Call with OPTIONS: Status code 200
Response headers (616 B)
Access-Control-Allow-Credentials true
Access-Control-Allow-Headers content-type
Access-Control-Allow-Methods POST
Access-Control-Allow-Origin https://domain
Allow GET, HEAD, POST, PUT, DELETE, OPTIONS, PATCH
Cache-Control max-age=0, private, no-cache, …roxy-revalidate, no-transform
Connection close
Content-Length 0
Date Wed, 20 Dec 2017 17:57:14 GMT
Pragma no-cache
Server nginx/1.9.1
Strict-Transport-Security max-age=63072000; includeSubdomains;
Vary Origin,User-Agent
X-Frame-Options SAMEORIGIN
X-XSS-Protection 1; mode=block
Request headers (512 B)
Accept text/html,application/xhtml+xm…plication/xml;q=0.9,*/*;q=0.8
Accept-Encoding gzip, deflate, br
Accept-Language en-US,en;q=0.5
Access-Control-Request-Headers content-type
Access-Control-Request-Method POST
Connection keep-alive
Host domain
Origin https://domain
User-Agent Mozilla/5.0 (Windows NT 6.1; W…) Gecko/20100101 Firefox/57.0
Call with POST: Status code 403
Response headers (364 B)
Cache-Control max-age=0, private, no-cache, …roxy-revalidate, no-transform
Connection close
Content-Length 20
Date Wed, 20 Dec 2017 17:57:14 GMT
Pragma no-cache
Server nginx/1.9.1
Strict-Transport-Security max-age=63072000; includeSubdomains;
Vary User-Agent
X-Frame-Options SAMEORIGIN
X-XSS-Protection 1; mode=block
Request headers (2.507 KB)
Accept application/json, text/plain, */*
Accept-Encoding gzip, deflate, br
Accept-Language en-US,en;q=0.5
Connection keep-alive
Content-Length 102
Content-Type application/json
Cookie rxVisitor=1513720811976ARCUHEC…B4SL3K63V8|6952d9a33183e7bc|1
Host domain
Origin https://domain
Referer https://domain/home/account/register
User-Agent Mozilla/5.0 (Windows NT 6.1; W…) Gecko/20100101 Firefox/57.0
Since this was not working, I have also tested by adding global configurations alone and also along with above snippet but no luck.
@Bean
public WebMvcConfigurer corsConfigurer() {
return new WebMvcConfigurerAdapter() {
@Override
void addCorsMappings(CorsRegistry registry) {
super.addCorsMappings(registry);
registry.addMapping(ApplicationConstants.MEMBER_URL_PATH)

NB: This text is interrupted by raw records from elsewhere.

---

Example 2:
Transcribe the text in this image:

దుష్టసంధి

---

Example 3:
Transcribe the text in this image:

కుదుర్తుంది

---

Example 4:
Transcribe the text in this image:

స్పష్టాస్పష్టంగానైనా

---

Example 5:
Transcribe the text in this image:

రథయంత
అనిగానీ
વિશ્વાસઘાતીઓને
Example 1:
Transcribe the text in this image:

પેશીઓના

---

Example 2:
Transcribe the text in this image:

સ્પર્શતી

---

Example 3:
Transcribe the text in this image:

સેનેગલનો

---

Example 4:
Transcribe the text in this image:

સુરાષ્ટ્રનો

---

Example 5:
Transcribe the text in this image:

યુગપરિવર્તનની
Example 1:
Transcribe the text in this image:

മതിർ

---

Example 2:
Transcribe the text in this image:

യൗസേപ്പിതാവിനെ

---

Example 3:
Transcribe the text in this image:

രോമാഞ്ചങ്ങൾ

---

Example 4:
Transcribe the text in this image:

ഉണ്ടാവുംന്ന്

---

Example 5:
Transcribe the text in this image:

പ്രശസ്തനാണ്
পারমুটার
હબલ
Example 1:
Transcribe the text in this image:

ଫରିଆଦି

.allowedOrigins("https://domain/")
.allowedMethods(HttpMethod.GET.toString(),
HttpMethod.POST.toString(), HttpMethod.PUT.toString());
}
}
}
Upvotes: 1
Views: 4884
Reputation: 3347
I had the same issue, then used the annotation @CrossOrigin and it works fine, but just for GET, when I tried to make a POST I still got Cross Origin error, then this fixed for me:
Create an interceptor and added the Access Controll headers to the response. (You might not need all of them)

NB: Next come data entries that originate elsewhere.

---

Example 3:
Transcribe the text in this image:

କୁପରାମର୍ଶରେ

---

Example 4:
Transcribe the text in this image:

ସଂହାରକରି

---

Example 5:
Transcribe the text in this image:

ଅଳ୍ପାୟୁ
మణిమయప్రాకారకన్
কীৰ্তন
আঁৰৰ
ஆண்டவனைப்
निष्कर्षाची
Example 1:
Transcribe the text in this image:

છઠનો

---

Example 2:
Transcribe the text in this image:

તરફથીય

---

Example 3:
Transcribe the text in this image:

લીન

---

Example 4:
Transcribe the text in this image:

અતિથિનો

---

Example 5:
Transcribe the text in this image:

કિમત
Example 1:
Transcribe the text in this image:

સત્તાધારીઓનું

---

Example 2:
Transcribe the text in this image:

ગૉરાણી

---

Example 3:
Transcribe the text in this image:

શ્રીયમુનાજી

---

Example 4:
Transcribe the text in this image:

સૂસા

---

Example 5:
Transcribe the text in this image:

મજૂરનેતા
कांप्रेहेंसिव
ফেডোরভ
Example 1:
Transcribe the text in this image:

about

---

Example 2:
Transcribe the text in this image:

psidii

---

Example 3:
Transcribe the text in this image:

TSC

public class AuthInterceptor extends HandlerInterceptorAdapter {
@Override
public boolean preHandle(HttpServletRequest request, HttpServletResponse response, Object handler) throws Exception {
return true;
}
@Override
public void postHandle(HttpServletRequest request, HttpServletResponse httpResponse, Object handler, ModelAndView modelAndView)
throws Exception {
httpResponse.setHeader("Access-Control-Allow-Methods", "POST, GET, PUT, OPTIONS, DELETE");
httpResponse.setHeader("Access-Control-Allow-Headers", "*");
httpResponse.setHeader("Access-Control-Allow-Credentials", "true");
httpResponse.setHeader("Access-Control-Max-Age", "4800");
}
}
Then add the interceptor:
@Configuration
@EnableWebMvc
public class WebConfig extends WebMvcConfigurerAdapter {
@Override
public void addInterceptors(InterceptorRegistry registry) {
System.out.println("++++++ WebConfig addInterceptors() ");
registry.addInterceptor(new AuthInterceptor()).addPathPatterns("/**");
}
}
I hope this save you some time, it took me a while to get this working .
Upvotes: 1
Reputation: 4507
On the preflight OPTIONS request, the server should respond with all the following (looks like you're doing this already):
Access-Control-Allow-Origin, Access-Control-Allow-Methods, Access-Control-Allow-Headers, Access-Control-Allow-Credentials (if cookies are passed)
On the actual POST request, you'll need to return at least Access-Control-Allow-Origin
and Access-Control-Allow-Credentials
. You're not currently returning them for the POST response.